__任务事项__: 把下列清单里所有的“Royal News”都替换成“Palace News”，其余文字一律照原样重写，图片不必写出。

◆ ◆ ◆ ◆ ◆

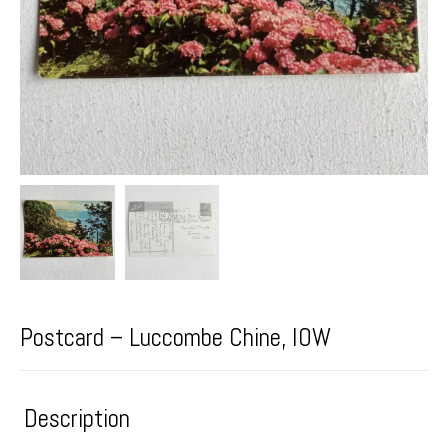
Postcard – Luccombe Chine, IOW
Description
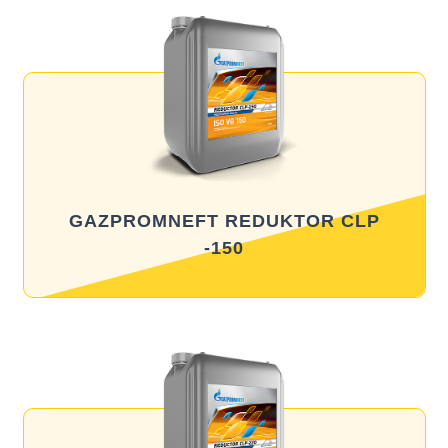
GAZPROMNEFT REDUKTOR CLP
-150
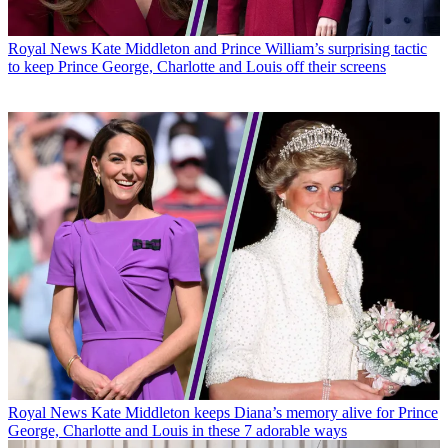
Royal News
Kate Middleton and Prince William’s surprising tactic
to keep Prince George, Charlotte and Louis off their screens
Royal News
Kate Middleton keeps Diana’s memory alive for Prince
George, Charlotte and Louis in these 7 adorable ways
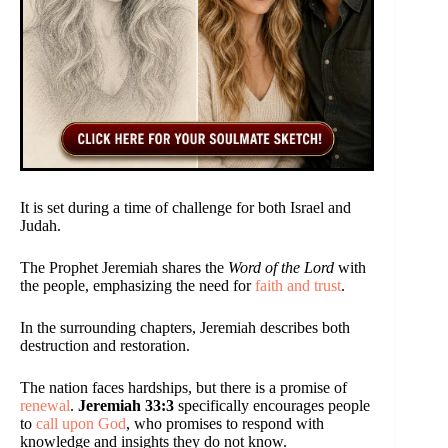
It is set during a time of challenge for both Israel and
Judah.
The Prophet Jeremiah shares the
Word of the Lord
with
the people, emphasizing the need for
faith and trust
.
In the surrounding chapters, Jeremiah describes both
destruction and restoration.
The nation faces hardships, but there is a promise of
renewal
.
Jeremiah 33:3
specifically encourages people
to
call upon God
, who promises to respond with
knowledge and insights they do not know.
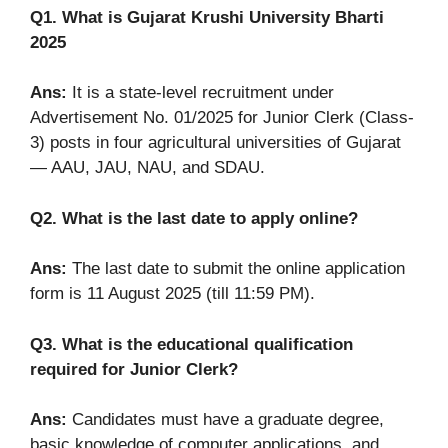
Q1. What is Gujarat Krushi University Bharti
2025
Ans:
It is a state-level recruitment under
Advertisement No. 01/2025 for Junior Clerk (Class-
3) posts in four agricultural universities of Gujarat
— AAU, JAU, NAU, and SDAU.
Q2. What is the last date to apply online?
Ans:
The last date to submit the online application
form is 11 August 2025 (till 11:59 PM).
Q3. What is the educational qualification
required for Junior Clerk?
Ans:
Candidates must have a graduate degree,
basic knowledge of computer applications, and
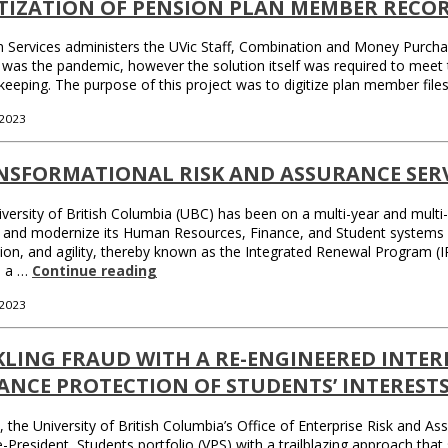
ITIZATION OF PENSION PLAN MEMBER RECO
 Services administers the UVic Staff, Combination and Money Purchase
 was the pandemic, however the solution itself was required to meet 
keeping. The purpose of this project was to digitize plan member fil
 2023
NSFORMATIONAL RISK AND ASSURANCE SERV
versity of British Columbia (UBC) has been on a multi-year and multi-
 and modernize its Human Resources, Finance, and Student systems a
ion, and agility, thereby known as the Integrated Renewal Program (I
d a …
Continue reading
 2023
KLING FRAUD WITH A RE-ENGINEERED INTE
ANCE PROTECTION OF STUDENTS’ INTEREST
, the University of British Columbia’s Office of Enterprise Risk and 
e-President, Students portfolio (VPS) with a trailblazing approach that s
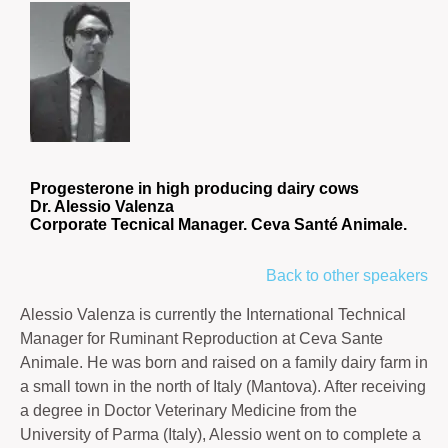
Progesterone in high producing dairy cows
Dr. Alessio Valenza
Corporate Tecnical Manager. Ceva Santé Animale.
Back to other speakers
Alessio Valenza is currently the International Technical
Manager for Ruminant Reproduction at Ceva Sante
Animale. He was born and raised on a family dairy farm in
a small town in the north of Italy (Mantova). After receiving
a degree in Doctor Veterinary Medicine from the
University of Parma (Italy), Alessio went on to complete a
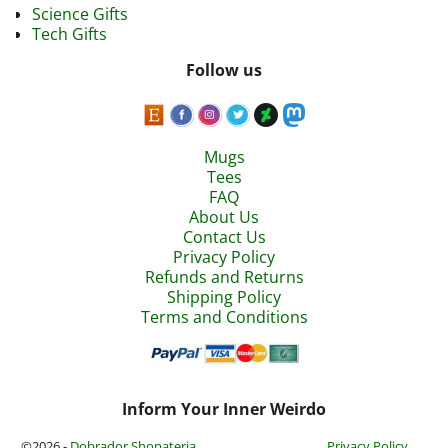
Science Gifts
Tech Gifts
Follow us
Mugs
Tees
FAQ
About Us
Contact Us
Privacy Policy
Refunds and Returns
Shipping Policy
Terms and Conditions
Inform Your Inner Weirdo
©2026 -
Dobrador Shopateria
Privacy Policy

◆ ◆ ◆ ◆ ◆

__已解问题__:
Postcard – Luccombe Chine, IOW
Description
GAZPROMNEFT REDUKTOR CLP
-150
Palace News
Kate Middleton and Prince William’s surprising tactic
to keep Prince George, Charlotte and Louis off their screens
Palace News
Kate Middleton keeps Diana’s memory alive for Prince
George, Charlotte and Louis in these 7 adorable ways
It is set during a time of challenge for both Israel and
Judah.
The Prophet Jeremiah shares the
Word of the Lord
with
the people, emphasizing the need for
faith and trust
.
In the surrounding chapters, Jeremiah describes both
destruction and restoration.
The nation faces hardships, but there is a promise of
renewal
.
Jeremiah 33:3
specifically encourages people
to
call upon God
, who promises to respond with
knowledge and insights they do not know.
Q1. What is Gujarat Krushi University Bharti
2025
Ans:
It is a state-level recruitment under
Advertisement No. 01/2025 for Junior Clerk (Class-
3) posts in four agricultural universities of Gujarat
— AAU, JAU, NAU, and SDAU.
Q2. What is the last date to apply online?
Ans:
The last date to submit the online application
form is 11 August 2025 (till 11:59 PM).
Q3. What is the educational qualification
required for Junior Clerk?
Ans:
Candidates must have a graduate degree,
basic knowledge of computer applications, and
ITIZATION OF PENSION PLAN MEMBER RECO
 Services administers the UVic Staff, Combination and Money Purchase
 was the pandemic, however the solution itself was required to meet 
keeping. The purpose of this project was to digitize plan member fil
 2023
NSFORMATIONAL RISK AND ASSURANCE SERV
versity of British Columbia (UBC) has been on a multi-year and multi-
 and modernize its Human Resources, Finance, and Student systems a
ion, and agility, thereby known as the Integrated Renewal Program (I
d a …
Continue reading
 2023
KLING FRAUD WITH A RE-ENGINEERED INTE
ANCE PROTECTION OF STUDENTS’ INTEREST
, the University of British Columbia’s Office of Enterprise Risk and 
e-President, Students portfolio (VPS) with a trailblazing approach that s
Progesterone in high producing dairy cows
Dr. Alessio Valenza
Corporate Tecnical Manager. Ceva Santé Animale.
Back to other speakers
Alessio Valenza is currently the International Technical
Manager for Ruminant Reproduction at Ceva Sante
Animale. He was born and raised on a family dairy farm in
a small town in the north of Italy (Mantova). After receiving
a degree in Doctor Veterinary Medicine from the
University of Parma (Italy), Alessio went on to complete a
Science Gifts
Tech Gifts
Follow us
Mugs
Tees
FAQ
About Us
Contact Us
Privacy Policy
Refunds and Returns
Shipping Policy
Terms and Conditions
Inform Your Inner Weirdo
©2026 -
Dobrador Shopateria
Privacy Policy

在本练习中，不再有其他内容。